Berbicara tentang pelatihan: apakah Italia siap, atau apakah kita masih melatih kaum muda untuk profesi yang tidak lagi diminati?

“Sebagai Politeknik kami bekerja keras untuk profesi masa depan. Secara pribadi, misalnya, saya mengadakan ujian yang disebut "Laboratorium perencanaan lanjutan", di mana kami mengajarkan cara merencanakan inventaris dan bahan dalam rantai produksi, melalui penggunaan sensor yang terhubung ke platform cloud untuk memproses data. Bagian teoretis tetap ada, tetapi dilengkapi dengan semua pekerjaan data. Tanggapan dari pasar kerja menegaskan arah pekerjaan ini: di portal Polimi tempat perusahaan dapat memposting tawaran pekerjaan mereka, saat ini rata-rata ada 30 permintaan untuk setiap insinyur komputer lulusan. Dan kami bukan satu-satunya: Sant'Anna di Pisa adalah keunggulan robotika, misalnya”.

Oleh karena itu, pekerjaan tidak berkurang, tetapi keterampilan yang dibutuhkan berubah.

“Tepatnya, itu yang disebut skill 4.0. Kami telah mempelajari sejumlah kasus di seluruh dunia, di mana perangkat lunak AI (tetapi bukan robot atau drone) telah digunakan, dan kami sekali lagi menemukan bahwa tidak ada, setidaknya pada tahap awal ini, keinginan untuk menjadi bagian dari perusahaan. untuk menghilangkan pekerjaan. Memang ada peningkatan permintaan akan keterampilan, terutama yang canggih (ilmu data, dll) dan pada umumnya aplikasi pertama kecerdasan buatan berorientasi pada peningkatan efektivitas, menawarkan hal-hal baru, memperluas produk atau layanan, bukan untuk melakukan hal yang sama. pekerjaan dengan mengganti manusia dengan mesin”.

Pertanyaan teknis untuk menghindari kebingungan: apakah Internet of Things ada hubungannya dengan AI?

“Ya, IoT dan kecerdasan buatan saling terkait erat. Melalui IoT, milyaran data dan informasi diperoleh dengan menghubungkan objek satu sama lain, AI memproses data ini”.

Pada tahap apa transisi teknologi ini Italia?

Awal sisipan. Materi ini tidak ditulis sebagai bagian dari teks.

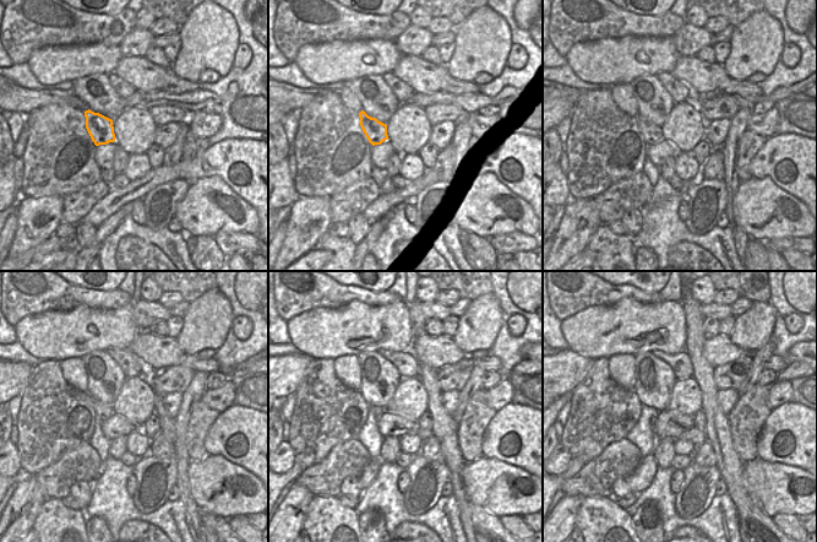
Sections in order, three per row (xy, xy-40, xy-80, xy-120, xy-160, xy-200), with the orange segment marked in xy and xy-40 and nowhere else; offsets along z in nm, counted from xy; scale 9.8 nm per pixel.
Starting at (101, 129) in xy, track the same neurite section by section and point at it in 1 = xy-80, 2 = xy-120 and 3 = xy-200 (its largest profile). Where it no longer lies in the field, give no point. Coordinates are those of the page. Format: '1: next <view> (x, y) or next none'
1: next xy-80 (652, 134)
2: next xy-120 (103, 411)
3: next xy-200 (653, 419)

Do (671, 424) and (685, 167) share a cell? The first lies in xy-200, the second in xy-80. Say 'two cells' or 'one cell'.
two cells

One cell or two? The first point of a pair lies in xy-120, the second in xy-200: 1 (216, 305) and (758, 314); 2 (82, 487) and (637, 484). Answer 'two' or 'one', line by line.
1: one
2: two

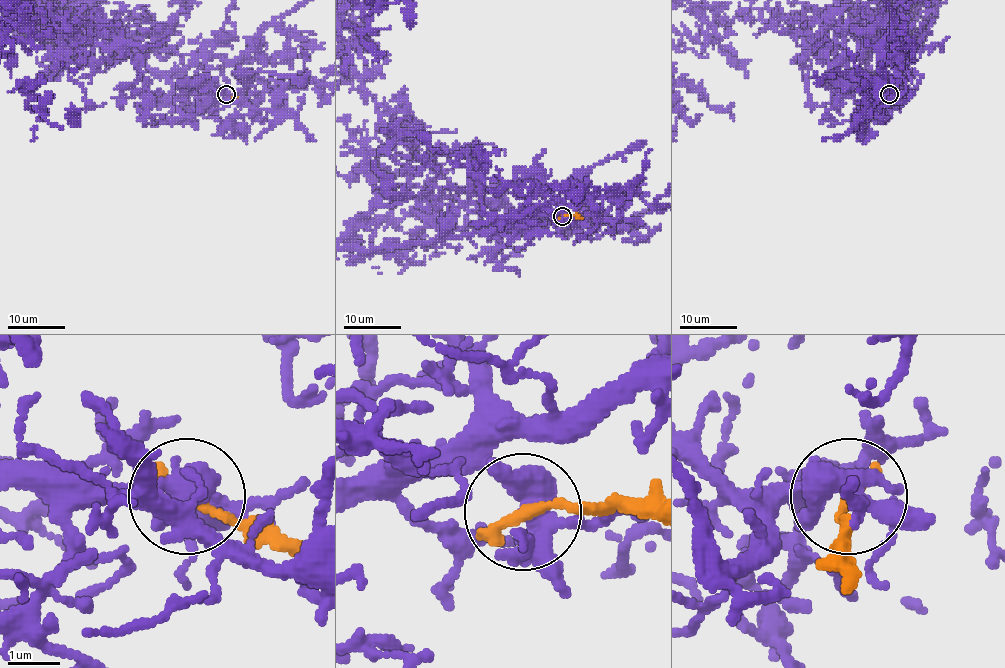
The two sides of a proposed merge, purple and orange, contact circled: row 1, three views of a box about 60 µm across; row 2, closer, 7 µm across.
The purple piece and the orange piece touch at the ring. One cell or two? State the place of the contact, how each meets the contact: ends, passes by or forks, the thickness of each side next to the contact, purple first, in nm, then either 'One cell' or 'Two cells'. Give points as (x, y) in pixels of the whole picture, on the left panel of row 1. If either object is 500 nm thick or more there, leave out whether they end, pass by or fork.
Place: (226, 94). At the ring purple forks. At the ring orange ends. Thickness 420 nm (purple) against 280 nm. Two cells

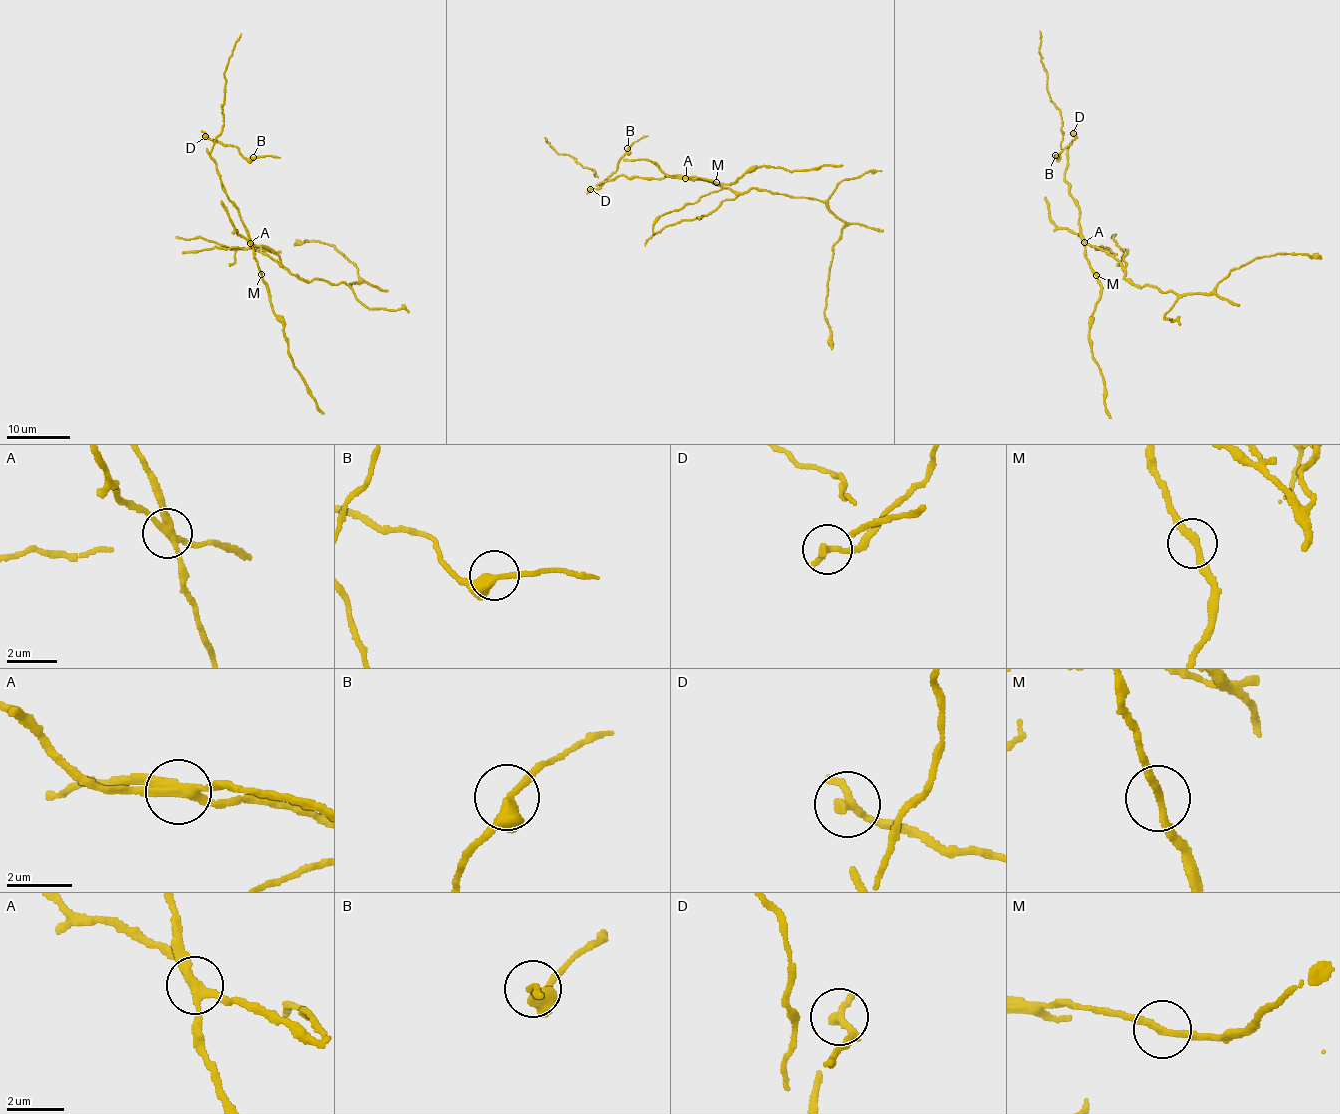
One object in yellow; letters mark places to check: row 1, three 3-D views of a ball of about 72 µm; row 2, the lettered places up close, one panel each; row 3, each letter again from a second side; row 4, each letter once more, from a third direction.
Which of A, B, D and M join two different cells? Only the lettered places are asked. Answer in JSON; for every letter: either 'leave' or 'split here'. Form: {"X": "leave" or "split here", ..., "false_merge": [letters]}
{"A": "split here", "B": "leave", "D": "split here", "M": "leave", "false_merge": ["A", "D"]}

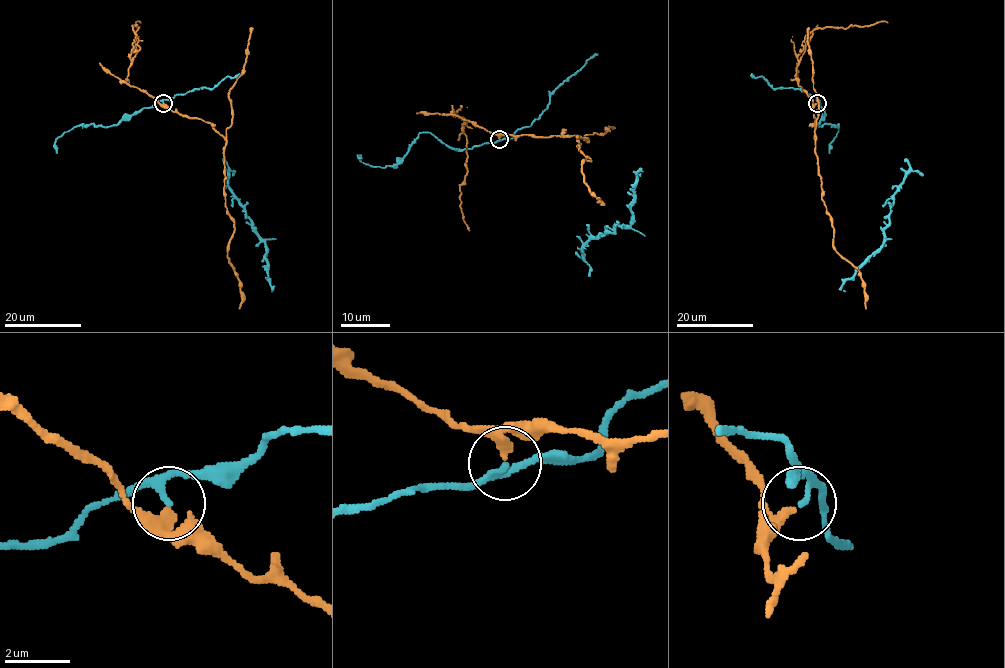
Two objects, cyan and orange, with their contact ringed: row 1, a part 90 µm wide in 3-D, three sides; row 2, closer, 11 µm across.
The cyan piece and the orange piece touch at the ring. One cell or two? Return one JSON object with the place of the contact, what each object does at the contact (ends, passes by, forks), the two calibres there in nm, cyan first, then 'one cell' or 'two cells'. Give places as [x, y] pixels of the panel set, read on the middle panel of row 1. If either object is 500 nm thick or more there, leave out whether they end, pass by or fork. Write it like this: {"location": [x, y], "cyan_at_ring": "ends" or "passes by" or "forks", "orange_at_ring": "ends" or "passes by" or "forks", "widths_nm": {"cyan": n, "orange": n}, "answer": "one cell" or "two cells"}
{"location": [499, 139], "cyan_at_ring": "passes by", "orange_at_ring": "ends", "widths_nm": {"cyan": 150, "orange": 280}, "answer": "two cells"}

“Dengan mempelajari hanya perusahaan besar Italia, yang memiliki omzet lebih dari 1,5 miliar, kami telah melihat bahwa lebih dari setengahnya, 56%, sudah menggunakan solusi kecerdasan buatan. Sedikit dibandingkan dengan rata-rata negara-negara Eropa seperti Prancis dan Jerman, yang melakukan perjalanan 70%, tetapi sedikit lebih baik dari rata-rata dunia, pada sampel yang kami analisis, yang hanya di bawah 50%”.

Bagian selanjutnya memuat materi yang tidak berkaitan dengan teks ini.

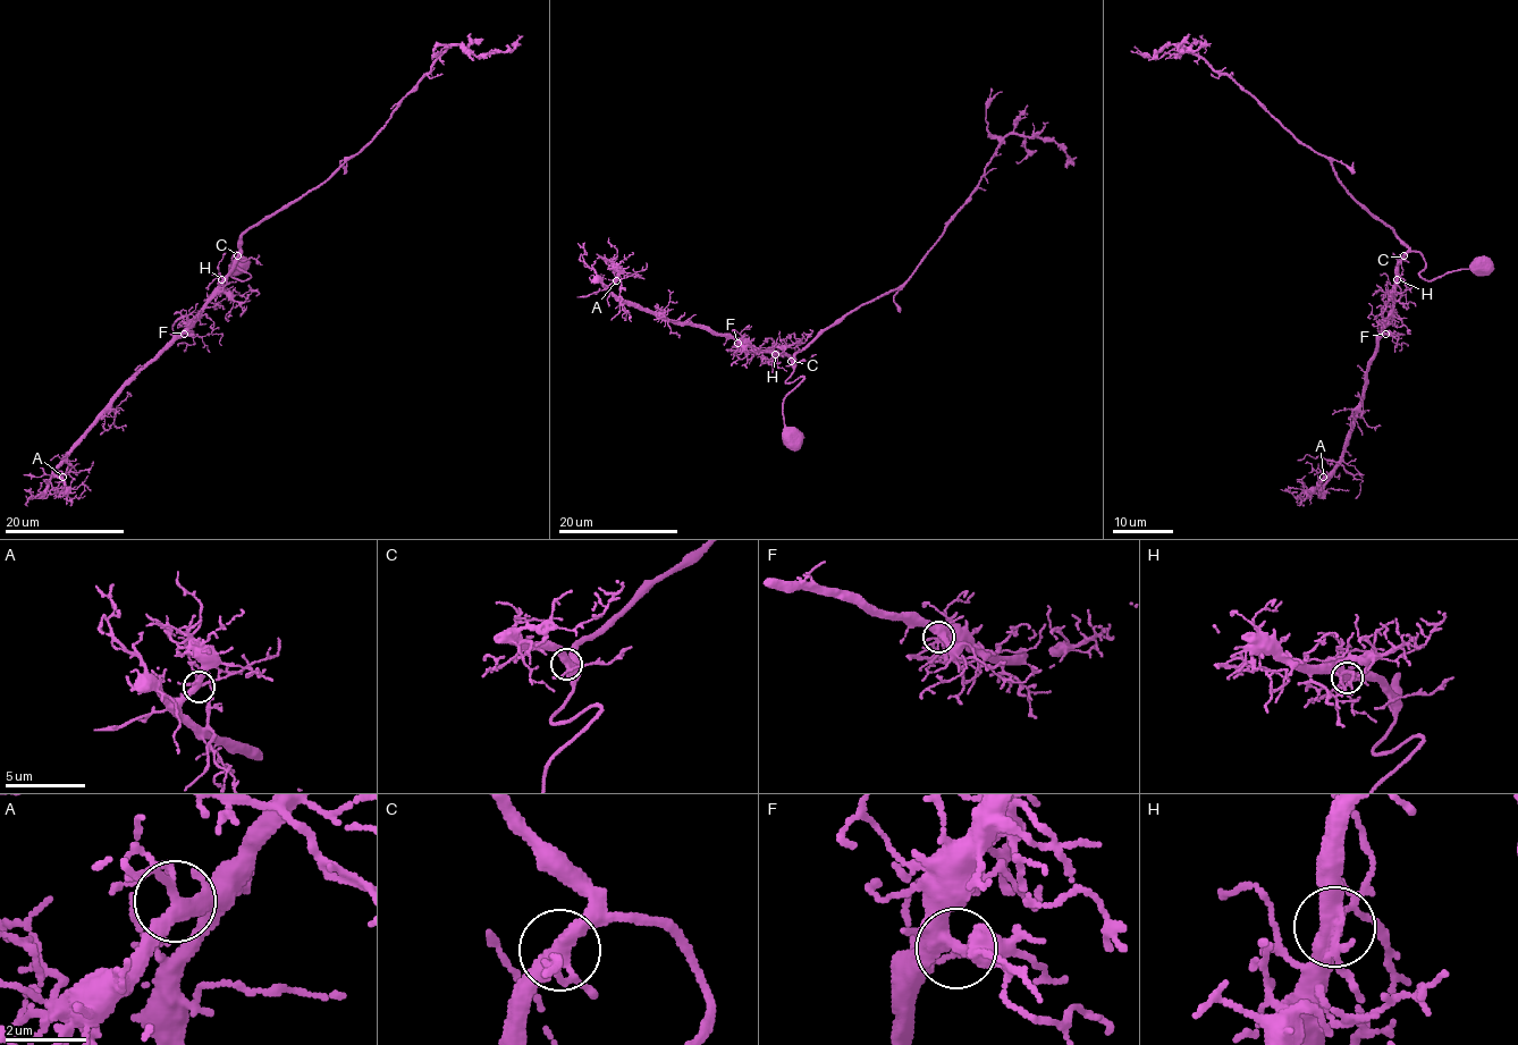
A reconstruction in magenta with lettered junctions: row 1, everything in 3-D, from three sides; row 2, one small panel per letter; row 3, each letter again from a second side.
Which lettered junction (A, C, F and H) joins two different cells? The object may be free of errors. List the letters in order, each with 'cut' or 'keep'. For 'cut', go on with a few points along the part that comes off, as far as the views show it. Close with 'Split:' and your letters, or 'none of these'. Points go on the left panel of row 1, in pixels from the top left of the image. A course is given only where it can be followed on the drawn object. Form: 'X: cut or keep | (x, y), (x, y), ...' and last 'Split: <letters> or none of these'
A: keep
C: keep
F: keep
H: keep
Split: none of these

Konkretnya, apa bentuk AI yang paling banyak digunakan saat ini?

“Tidak seperti yang mungkin dipercaya, ini bukan robotika, yang secara global hanya mewakili 4% dari kecerdasan buatan yang digunakan di perusahaan. Di tempat pertama, dengan 35%, adalah Pemrosesan Data Intelijen, yaitu, misalnya, perangkat lunak yang mengembangkan saran ("mungkin juga menarik bagi Anda"), memprediksi, seperti yang melalui pemrosesan data yang disediakan oleh sensor pada mobil itu dapat mencegah kerusakan dan menemukan solusi, atau bahkan sistem yang mendeteksi transaksi anomali dengan kartu kredit atau debit kami dan yang kemudian mengomunikasikannya ke bantuan manusia, yang memperingatkan kami. Ini juga merupakan kasus kolaborasi manusia-mesin. Di 25% perusahaan, chatbot juga tersebar luas, robot obrolan atau perangkat lunak yang, biasanya dalam bentuk teks tetapi juga mode vokal, menawarkan bantuan melalui algoritme yang mampu menjawab pertanyaan kami".

Dan apakah chatbots tidak akan membuat call center menghilang?

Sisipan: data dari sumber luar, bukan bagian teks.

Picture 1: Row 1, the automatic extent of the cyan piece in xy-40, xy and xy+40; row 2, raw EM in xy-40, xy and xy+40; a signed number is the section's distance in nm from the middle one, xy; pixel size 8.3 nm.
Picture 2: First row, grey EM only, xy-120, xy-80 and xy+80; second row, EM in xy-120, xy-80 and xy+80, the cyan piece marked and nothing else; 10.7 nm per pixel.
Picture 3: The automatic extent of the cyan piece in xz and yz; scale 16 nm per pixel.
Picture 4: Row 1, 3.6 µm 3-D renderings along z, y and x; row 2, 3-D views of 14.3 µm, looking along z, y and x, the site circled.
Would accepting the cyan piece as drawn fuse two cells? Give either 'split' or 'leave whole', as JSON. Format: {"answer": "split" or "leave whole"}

“Tidak dikatakan, kemampuan chatbot masih sangat terbatas dibandingkan dengan kemampuan manusia, dan butuh waktu bertahun-tahun untuk berevolusi. Yang pasti, untuk saat ini, mereka menciptakan peluang ekstra bagi pelanggan, karena meskipun dengan batasan mereka, mereka aktif 24 jam sehari, karena akan terlalu berat untuk dilakukan oleh call center tradisional”.